Elles ne lâcheront rien. Sur les marches du palais de justice de Dunkerque, ce samedi 31 janvier, la mère et la sœur de Djamel Bendjaballah, éducateur spécialisé, mort écrasé sous les roues d’un membre de la Brigade française patriote, un groupuscule survivaliste proche de l’extrême droite, prennent la parole, l’une après l’autre. Leur combat : que le caractère raciste du crime soit reconnu par la justice. Pour l’instant, Jérôme Décofour, l’ex de la compagne de Djamel, a été mis en examen pour meurtre, sans que cette circonstance aggravante ne soit retenue.

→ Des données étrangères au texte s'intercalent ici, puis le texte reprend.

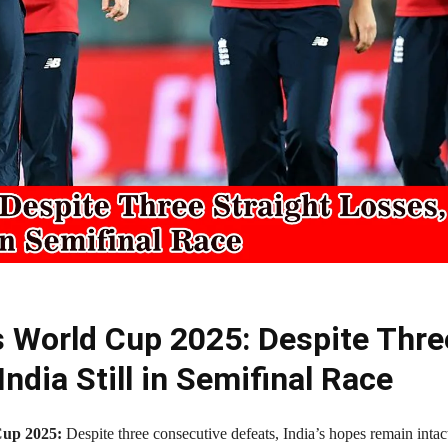
 World Cup 2025: Despite Thre
India Still in Semifinal Race
up 2025:
Despite three consecutive defeats, India’s hopes remain intac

«Nous sommes là pour dire notre incompréhension face à ce refus de la justice», dit au micro Nadia Bendjaballah, la sœur, devant une soixantaine de personnes. La voix ne faillit pas : «C’était il y a un an et cinq mois précisément, le 31 août 2024. La date est gravée à jamais dans nos cœurs et dans nos corps. Il a écrasé à trois reprises Djamel, devant sa fille. Il a insulté mon frère de sale bougnoule, de rat, de sarrasin. Mon frère a déposé plusieurs plaintes, en exprimant son inquiétude. Elles ont été classées sans suite.» Quatre au total. Decofour avait aussi demandé à ses propres enfants, en garde alternée, de porter à Djamel des «cadeaux» : un cochon en peluche ou un saucisson pur porc, avec sur l’étiquette, marqué au feutre, la mention «hallal».
«Il a cru en la police et la justice»
Zohra Bendjaballah, à l’élégance intacte, au verbe fort, succède à sa fille : «Je veux pointer la responsabilité de l’Etat, de la police et de la procureure.